You know, and I go back to, you know, another configure event here that happened on the 4th of June. If I look at the details, well, here I can see that in this instance, the corp DHCP configuration were removed. Right.
So here we can understand that at one point, well, actually we know exactly when, on June 4th at 6:18 AM, the corp DHCP configuration were removed. And they were added back on June 5th at 7:55 in the morning. So here using the insight, we can actually go back and try to understand what happened to the configuration of that device.
What we could also do to understand this is go back to the organization and look at the audit logs. And here you will be able to see, you know, who did what on the organization and understand what happened as well. You can see that here where we see that the WLAN SRX template has been changed.
I can see the details and you can see that here the DHCP configurations were added this morning at 7:54am, which, you know, correlates to what we saw in the insight. And here we can see that, you know, someone called Francois added this configuration this morning. And if I want to look at it for yesterday or for a couple of days ago, I can go back to this week.

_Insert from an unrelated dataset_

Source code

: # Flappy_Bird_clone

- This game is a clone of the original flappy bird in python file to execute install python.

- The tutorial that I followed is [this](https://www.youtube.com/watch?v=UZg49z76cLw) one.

And then if I scroll down, we have another event here where, you know, the configurations were removed. Same person. So it looks like Francois here a couple of days ago thought it would be a good idea to remove the DHCP configuration for the corp network.
And then the devices were not able to get an IP address. And then it fixed it this morning by reconfiguring the corp network. And now we can, you know, we can see that under the client page, we actually have a couple of clients with IP addresses on the corp Wi-Fi.
So it's working well, but it was broken for a little bit. And we were able to figure all of this out, you know, starting at the service level expectation for that specific client that's not working. And then dwelling down all the way to the DHCP server, to the configuration, and to the audit log.
Right. So at this point, I could go back to the user and ask her to connect and she should be fine. I can make sure she has an IP address, make sure that I see her on the dashboard and it should work fine from now on.